Understanding the Chinese mind

  • Just when the stand-off between India and China over the Doklam plateau threatened to go the way of the 1986-1987 Sumdorong Chu incident (Arunachal Pradesh), the two sides agreed to step back and disengage, thus avoiding a confrontation. The Indian side has pulled back its personnel and equipment to the Indian side of the boundary, while China has agreed to make ‘necessary adjustments and deployment’ on its part. It is unclear, however, whether China will patrol the region, which it claims to have been doing earlier. Road construction will not continue for the present.Behind the scenes, quiet diplomacy by the two sides, no doubt, led to the defusing of what could have been a serious crisis.
  • India’s actions in Doklam are easy to discern, viz. going to the help of a treaty partner in its time of need, a decision which incidentally has security ramifications for India. China’s reasons are more complex and labyrinthine but, nevertheless, cannot be easily wished away.
  • To begin with, China and India have a kind of competitive coexistence. While professing friendship, both sides nurse a mutual suspicion of each other — at times prompting several degrees of alienation. Both countries remain wary of each other’s intentions and actions.
  • Understanding the way the Chinese mind works is, hence, important. The Chinese mind tends to be relational, i.e. dictated by context and relationship, and its methodology tends to be obtuse. When the Chinese state that they have halted road building in the disputed Doklam area, while adding that they may reconsider the decision after taking into account ‘different factors’, what China means is that it is willing to wait to implement its decision, but at a time of its choosing when an opportunity exists for a settlement suited to its plans. Little finality can, therefore, be attached to any of China’s actions.

Conflict avoidance

  • Any belief, hence, that China has been deterred by India’s firm riposte at Doklam could be misplaced. Since the China-Vietnam conflict in 1980, China has avoided getting into any outright conflict.
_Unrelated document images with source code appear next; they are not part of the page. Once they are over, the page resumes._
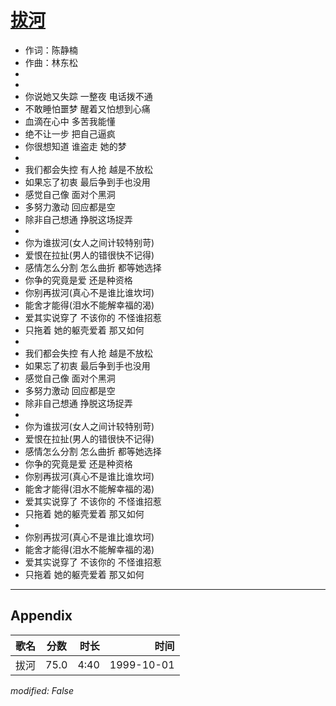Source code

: # [拔河](https://music.163.com/song?id=67576)

* 作词：陈静楠
* 作曲：林东松
*
*
* 你说她又失踪 一整夜 电话拨不通
* 不敢睡怕噩梦 醒着又怕想到心痛
* 血滴在心中 多苦我能懂
* 绝不让一步 把自己逼疯
* 你很想知道 谁盗走 她的梦
* 
* 我们都会失控 有人抢 越是不放松
* 如果忘了初衷 最后争到手也没用
* 感觉自己像 面对个黑洞
* 多努力激动 回应都是空
* 除非自己想通 挣脱这场捉弄
* 
* 你为谁拔河(女人之间计较特别苛)
* 爱恨在拉扯(男人的错很快不记得)
* 感情怎么分割 怎么曲折 都等她选择
* 你争的究竟是爱 还是种资格
* 你别再拔河(真心不是谁比谁坎坷)
* 能舍才能得(泪水不能解幸福的渴)
* 爱其实说穿了 不该你的 不怪谁招惹
* 只拖着 她的躯壳爱着 那又如何
* 
* 我们都会失控 有人抢 越是不放松
* 如果忘了初衷 最后争到手也没用
* 感觉自己像 面对个黑洞
* 多努力激动 回应都是空
* 除非自己想通 挣脱这场捉弄
* 
* 你为谁拔河(女人之间计较特别苛)
* 爱恨在拉扯(男人的错很快不记得)
* 感情怎么分割 怎么曲折 都等她选择
* 你争的究竟是爱 还是种资格
* 你别再拔河(真心不是谁比谁坎坷)
* 能舍才能得(泪水不能解幸福的渴)
* 爱其实说穿了 不该你的 不怪谁招惹
* 只拖着 她的躯壳爱着 那又如何
* 
* 你别再拔河(真心不是谁比谁坎坷)
* 能舍才能得(泪水不能解幸福的渴)
* 爱其实说穿了 不该你的 不怪谁招惹
* 只拖着 她的躯壳爱着 那又如何


---

## Appendix

|歌名|分数|时长|时间|
|:---|:---:|---:|---:|
|拔河|75.0|4:40|1999-10-01

*modified: False*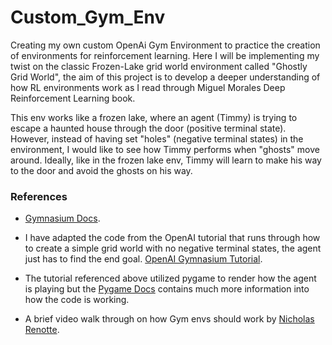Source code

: # Custom_Gym_Env

Creating my own custom OpenAi Gym Environment to practice the creation of environments for reinforcement learning. Here I will be implementing my twist on the classic Frozen-Lake grid world environment called "Ghostly Grid World", the aim of this project is to develop a deeper understanding of how RL environments work as I read through Miguel Morales Deep Reinforcement Learning book. 

This env works like a frozen lake, where an agent (Timmy) is trying to escape a haunted house through the door (positive terminal state). However, instead of having set "holes" (negative terminal states) in the environment, I would like to see how Timmy performs when "ghosts" move around. Ideally, like in the frozen lake env, Timmy will learn to make his way to the door and avoid the ghosts on his way. 

### References

- [Gymnasium Docs](https://gymnasium.farama.org).

- I have adapted the code from the OpenAI tutorial that runs through how to create a simple grid world with no negative terminal states, the agent just has to find the end goal. [OpenAI Gymnasium Tutorial](https://gymnasium.farama.org/tutorials/gymnasium_basics/environment_creation/).

- The tutorial referenced above utilized pygame to render how the agent is playing but the [Pygame Docs](https://www.pygame.org/docs/ref/draw.html#pygame.draw.line) contains much more information into how the code is working.

- A brief video walk through on how Gym envs should work by [Nicholas Renotte](https://www.youtube.com/watch?v=bD6V3rcr_54).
It has preferred attrition — a protracted campaign to secure a relative advantage — to forceful intervention.
  • By stepping back from a confrontation with India over a minor issue at this time, what it had in mind were two significant events, viz. the BRICS summit in China in September and the forthcoming 19th Congress of the Chinese Communist Party. Also, it possibly believes that this would help China dilute global perceptions about its aggressive designs.
  • China is playing for higher stakes in a globalised world. For instance, on the South China Sea, it has preferred to employ confidence-building measures to deal with the U.S. while awaiting a more opportune moment to assert its claims.In the case of the U.S., China believes that relations between the two are adequately multilayered, providing scope for mitigating areas of mutual benefit
  • China is currently seeking to reshape the regional and international order, and is keen to fine-tune its ‘Great Power diplomacy’. It, hence, needs to be seen as preferring peace over conflict. The Belt and Road Initiative (BRI) is a potent instrument in this direction, but needs a peaceful environment to succeed. Limited wars or conflicts, even with the possibility of successful outcomes, would damage China’s peaceful image globally. Active power projection could at best provide a pyrrhic victory when the goal China has set is much higher.
  • This is again a delicate moment for China on the economic planes. It needs to redress the economic imbalance between its coastal regions and the hinterland States. One stated objective of the BRI is linking these regions with China’s land neighbours. China’s growth rate is actually declining, debt levels are dangerously high, and labour is getting more expensive. At this moment, hence, it is more than ever dependent on international trade and global production chains to sustain higher levels of GDP growth. It can ill-afford to be seen as a disruptor rather than a pillar of the existing economic global order. For the present, development, therefore, is the cardinal objective.
  • The Achilles’ heel of the Chinese economy is the lack of resources, specially oil. Oil from the Gulf region is critical for China’s growth. Peace in Asia is thus vital to ensure uninterrupted supplies of oil. Uncertainties and disruptions across the Asian region would hamper China’s economic progress.
  • Apart from this, China also faces several cross-border security challenges, in addition to unrest in Tibet and Xinjiang. Embarking on military engagement outside the country’s borders could aggravate China’s problems. At a time when China is intent on sustained economic growth at one level, and aspiring to be a Great Power at another level, this could prove to be a dampener.
  • For all the above reasons, China currently leans towards the pragmatic when it comes to relations with countries other than those in its immediate periphery in East Asia. It is not keen to follow a policy adopted by its new-found strategic ally viz. Russia which has paid a high cost for its ‘interventionist’ policies. China tends to take a longer term view of its future and, despite the rising crescendo of nationalism in China today, is anxious not to upset the international political or economic order. For this reason alone, it would shun a conflict with India in the Doklam area.

Not a status quoist power

  • China is not a status quoist power, and aspires to be a Great Power. It is well-positioned to achieve this if it maintains its present course. Any interruption, by indulging in a conflict with nations small or big, would not only damage but derail the levels of progress that are essential to achieve this objective.’.